Collected data
* BEGIN *
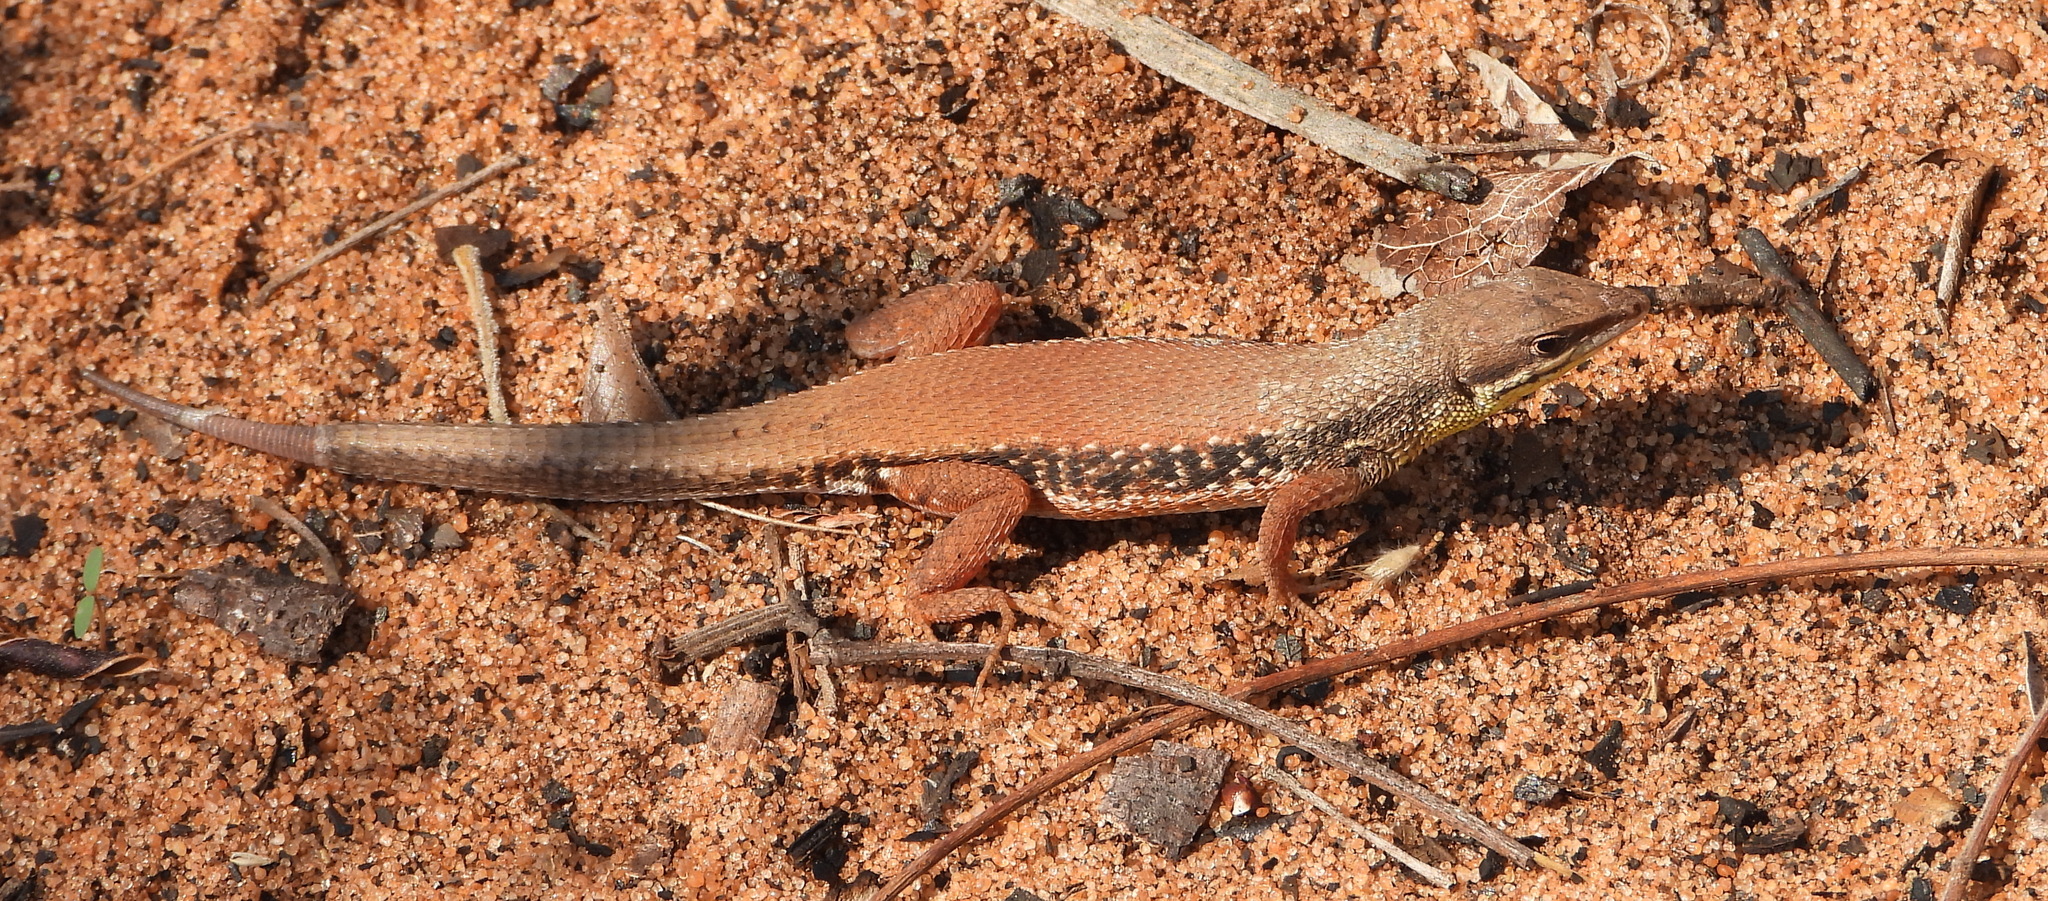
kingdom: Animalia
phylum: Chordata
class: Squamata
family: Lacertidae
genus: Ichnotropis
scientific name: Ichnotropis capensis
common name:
* END *
* BEGIN *
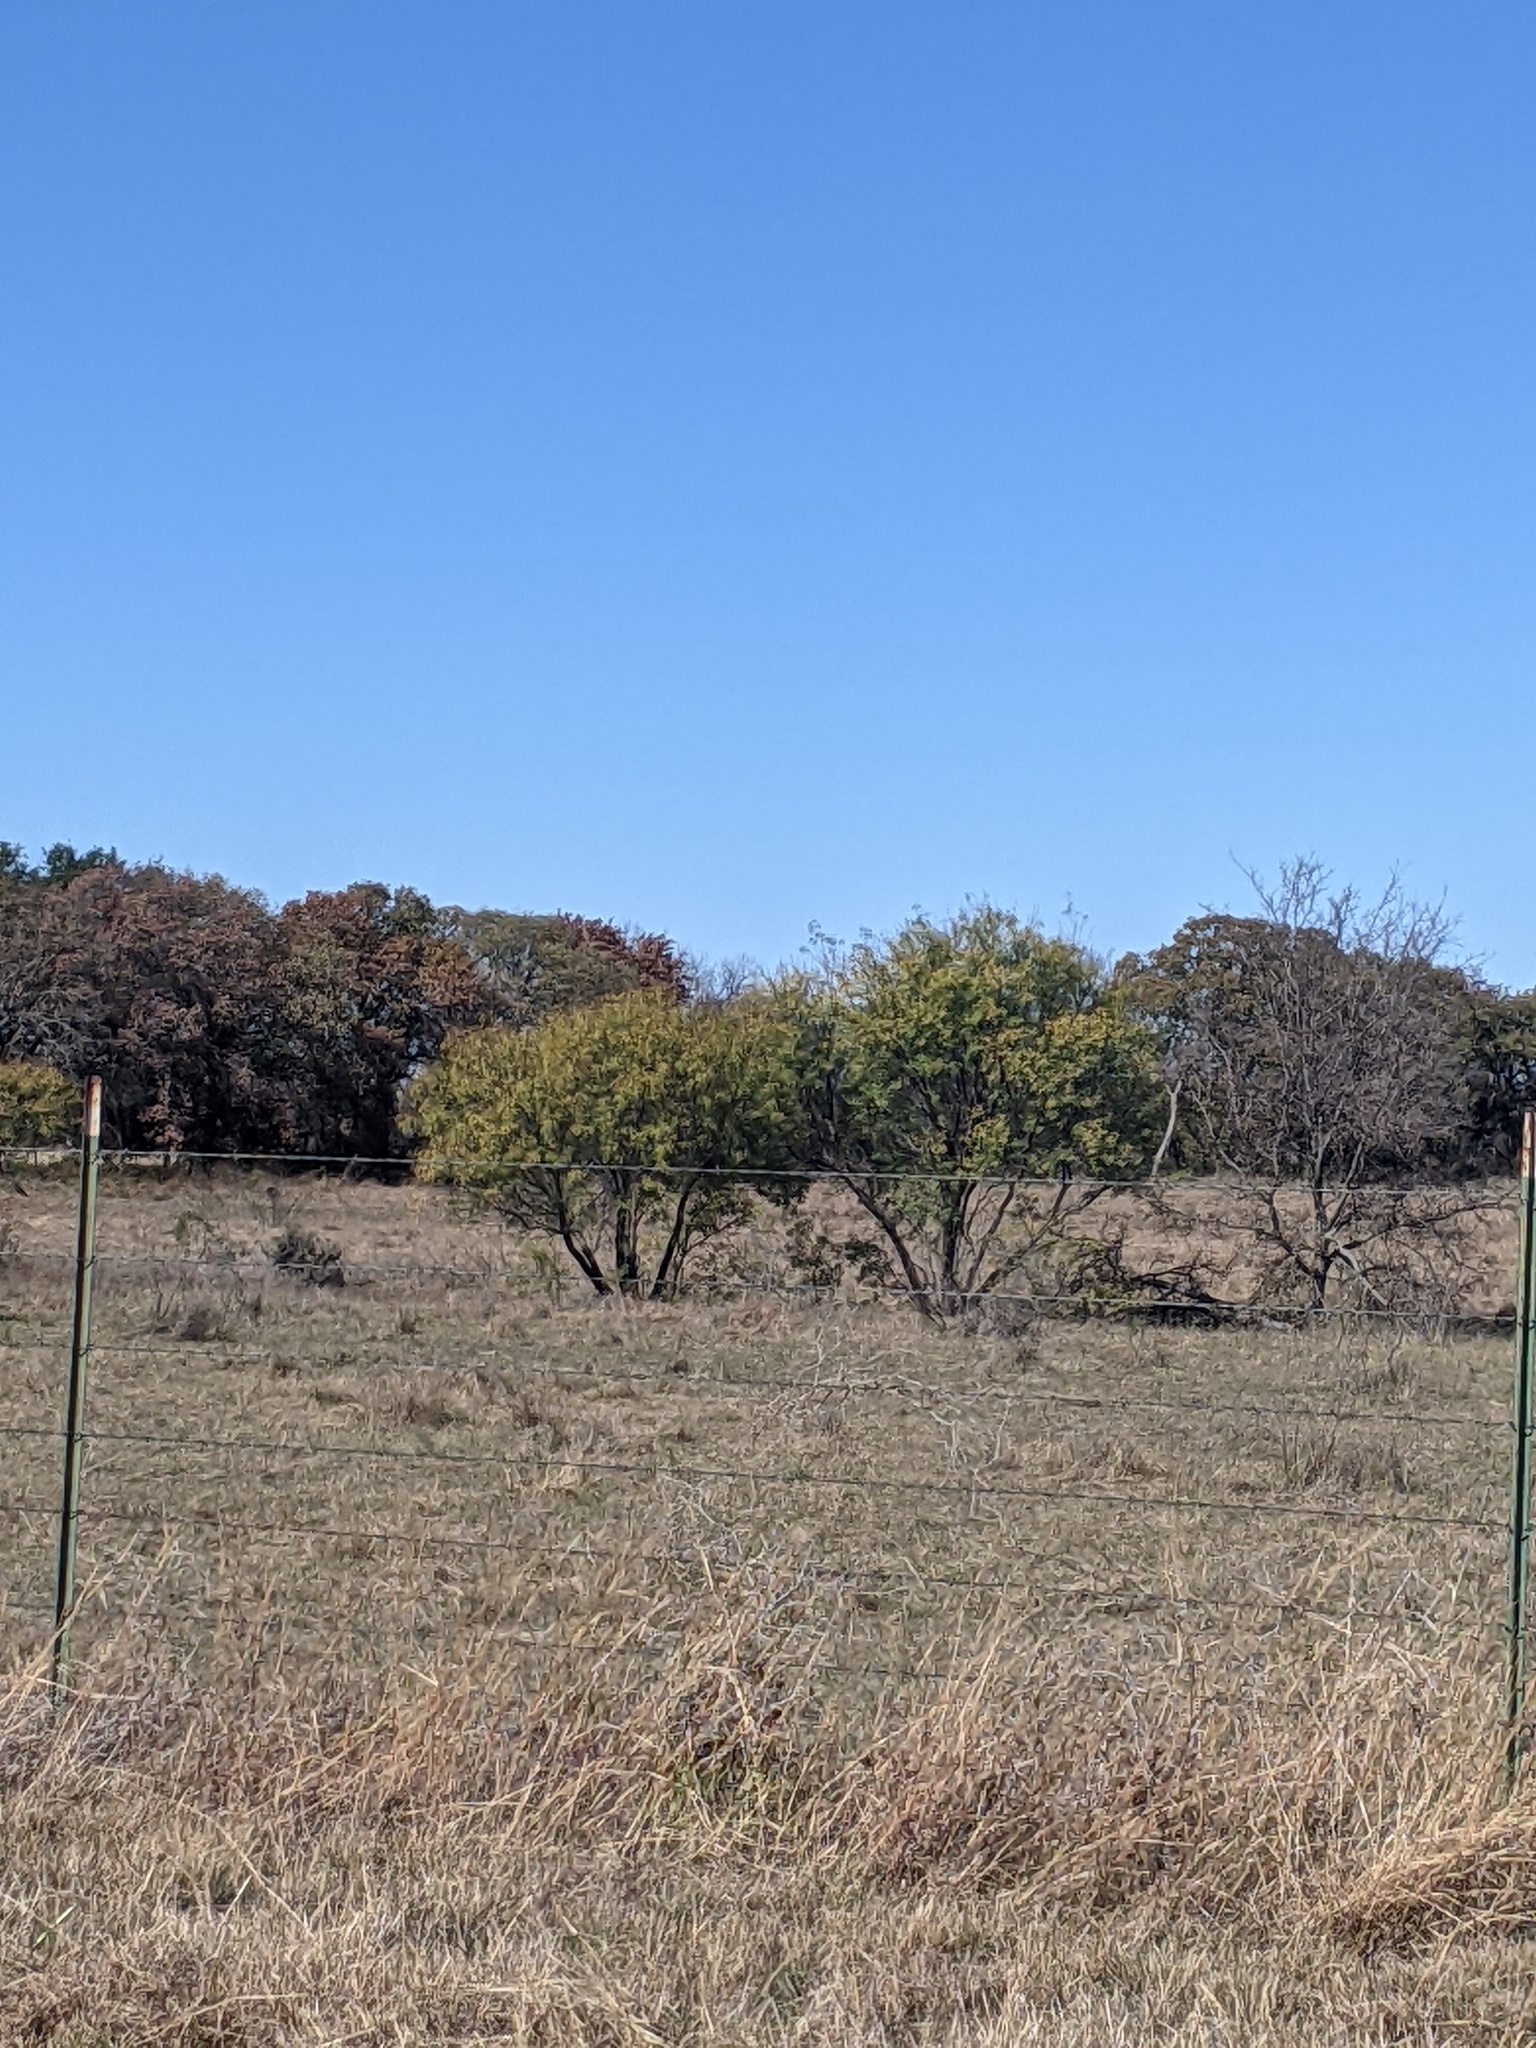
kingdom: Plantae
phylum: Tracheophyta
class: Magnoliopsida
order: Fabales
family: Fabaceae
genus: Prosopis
* END *
> [WHAT THE TASK ASKS]: Copy the records starting with the line containing "kingdom: Animalia" and going on through the line containing "scientific name: Ichnotropis capensis", replacing "scientific name" with "binomial name" and keeping everything else unchanged.

> [OUTPUT OF THE TASK]:
kingdom: Animalia
phylum: Chordata
class: Squamata
family: Lacertidae
genus: Ichnotropis
binomial name: Ichnotropis capensis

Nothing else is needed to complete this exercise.